I’m comment-impaired at the best of times. I’ll try and comment on a blog and find that my comment just disappears. Granted, this suggests the universe has an innate capacity for mercy. But, just occasionally, the words that disappear into the net’s black hole were comments that I really wanted to make. So, I’ll try and rewrite it, in a half-hearted fashion. It will disappear again. I’ll have a final stab at writing. And sending. But by this time, it’s incoherent garbage, sent only to show the comment-eating demon who’s boss.

And then the captcha is there mocking you. Matt Mullenweg is so right, except, on his own proud boast, at least he gets them right half of the time. Falling foul of captcha is a daily occurrence here at WhyDontYou Towers. And a score of 50% correct is just a fond dream.

The idea is that only humans can read the things. A reverse Turing test. This whole concept falls down on the point that any shapes that are too unlike characters to be read by a souped up OCR-style algorithm are much too unlike letters or numbers for human beings to interpret them.

Even when you can distinguish those shapes that are meant to be characters from the deliberately inserted wavy lines, you face something like:

oo9I0g

There is no way to reliably distinguish between 9 and g, 0 and O, 1 and l and I.

So you type in zero zero nine one zero g, on the offchance. It rejects you. You don’t get another shot at the ambiguous letters.

Oh no. A fresh bleeding captcha. This time you find you have to choose between identifying a letter as either a very thin letter j or the letter i with a slight curve at the bottom. Failed again.

Next time it’s either an l with a slight curve at the top or an anorexic letter c. Ok, got the c right but then you thought that oddly shaped capital A was a 4, didn’t you? Robotic fool.

By this time, the human-detector software has often decided you are a bot cos you couldn’t even guess one out of 3. So your comment is bounced anyway.

If you’ve ever thought that you might as well go for the disabled option, don’t bother.
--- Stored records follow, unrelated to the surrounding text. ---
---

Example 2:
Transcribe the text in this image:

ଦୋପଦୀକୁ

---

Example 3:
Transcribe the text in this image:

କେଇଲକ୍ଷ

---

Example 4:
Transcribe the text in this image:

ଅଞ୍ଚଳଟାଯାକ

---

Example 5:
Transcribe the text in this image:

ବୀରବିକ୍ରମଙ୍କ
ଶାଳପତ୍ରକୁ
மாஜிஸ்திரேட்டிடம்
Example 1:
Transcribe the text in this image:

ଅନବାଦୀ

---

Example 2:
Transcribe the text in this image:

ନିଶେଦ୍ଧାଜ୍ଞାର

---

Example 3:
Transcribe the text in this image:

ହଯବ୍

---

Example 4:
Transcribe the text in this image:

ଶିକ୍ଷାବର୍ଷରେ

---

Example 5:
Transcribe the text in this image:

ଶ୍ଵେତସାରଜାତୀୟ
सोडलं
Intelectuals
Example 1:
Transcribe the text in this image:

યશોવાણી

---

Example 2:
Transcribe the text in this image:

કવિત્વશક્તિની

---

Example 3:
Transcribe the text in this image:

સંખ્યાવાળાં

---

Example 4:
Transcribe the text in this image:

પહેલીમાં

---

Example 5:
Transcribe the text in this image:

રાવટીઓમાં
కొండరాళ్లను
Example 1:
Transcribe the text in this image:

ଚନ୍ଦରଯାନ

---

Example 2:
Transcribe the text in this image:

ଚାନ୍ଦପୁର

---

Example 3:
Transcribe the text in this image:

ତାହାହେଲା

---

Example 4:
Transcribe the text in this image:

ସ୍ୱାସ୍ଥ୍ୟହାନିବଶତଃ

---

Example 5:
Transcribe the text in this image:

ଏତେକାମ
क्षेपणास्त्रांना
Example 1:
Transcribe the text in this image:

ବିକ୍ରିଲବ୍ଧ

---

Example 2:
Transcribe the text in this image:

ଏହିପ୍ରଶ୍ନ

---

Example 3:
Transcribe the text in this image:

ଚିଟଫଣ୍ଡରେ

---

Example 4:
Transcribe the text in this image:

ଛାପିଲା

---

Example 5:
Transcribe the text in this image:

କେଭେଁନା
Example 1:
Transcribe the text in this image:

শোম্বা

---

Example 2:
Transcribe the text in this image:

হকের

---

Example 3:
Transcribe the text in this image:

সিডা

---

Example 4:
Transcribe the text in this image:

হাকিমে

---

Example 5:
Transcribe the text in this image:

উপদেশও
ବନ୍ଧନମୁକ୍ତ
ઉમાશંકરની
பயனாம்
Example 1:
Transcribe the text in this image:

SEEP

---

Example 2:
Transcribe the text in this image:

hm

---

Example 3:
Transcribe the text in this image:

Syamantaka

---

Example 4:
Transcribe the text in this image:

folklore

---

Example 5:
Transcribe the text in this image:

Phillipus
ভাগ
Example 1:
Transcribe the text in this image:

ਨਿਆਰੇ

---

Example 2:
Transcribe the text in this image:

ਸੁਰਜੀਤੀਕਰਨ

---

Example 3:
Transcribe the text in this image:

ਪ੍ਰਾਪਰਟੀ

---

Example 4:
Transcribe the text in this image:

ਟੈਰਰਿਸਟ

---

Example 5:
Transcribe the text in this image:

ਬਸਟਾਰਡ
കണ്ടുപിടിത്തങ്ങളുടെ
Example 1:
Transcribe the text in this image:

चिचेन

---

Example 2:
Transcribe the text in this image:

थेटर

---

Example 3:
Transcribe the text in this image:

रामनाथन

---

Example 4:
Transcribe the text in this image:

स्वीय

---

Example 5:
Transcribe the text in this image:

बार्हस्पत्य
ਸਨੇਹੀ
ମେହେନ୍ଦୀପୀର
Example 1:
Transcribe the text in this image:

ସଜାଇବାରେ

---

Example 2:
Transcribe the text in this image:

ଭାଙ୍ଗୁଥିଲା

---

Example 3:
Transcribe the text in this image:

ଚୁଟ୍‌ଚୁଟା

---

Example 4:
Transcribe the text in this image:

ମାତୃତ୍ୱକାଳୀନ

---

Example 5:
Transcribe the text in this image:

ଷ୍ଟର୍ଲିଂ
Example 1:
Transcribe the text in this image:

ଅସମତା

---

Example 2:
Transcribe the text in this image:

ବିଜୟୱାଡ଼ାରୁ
That’s not worth it either. Captchas that claim to be for the disabled are actually even harder to use than their able-bodied comrades. Different experiences you can have with the accessibility captcha include:

  • A long silence. So you think it’s not working and cancel a fraction of a second after it kicks in.
  • so much feedback and background weird noises (to simulate the visual noise on the visual captcha) that you couldn’t even work out what it’s saying if you had a comic book aural discrimination superpower.
  • Voices so bizarrely accented and echoey that you are stunned by the novelty that this is suposed to represent speech. So you don’t notice, let alone memorise, the content as it racespast you in a jumble of syllables.
  • The disabled version sometimes matches the written one and sometimes doesn’t. Which one do you try? The wrong one, of course.

The whole concept of the disabled one seems stupid to me. You are assumed to be too blind to see the captcha image. So how do you see the captcha box and spot where the disabled button is? Are the blind fitted with memory enhancement chips that let them translate a string of meaningless letters and numbers from the native gibberese AND remember them long enough for their screen reader to kick in and tell them where to type?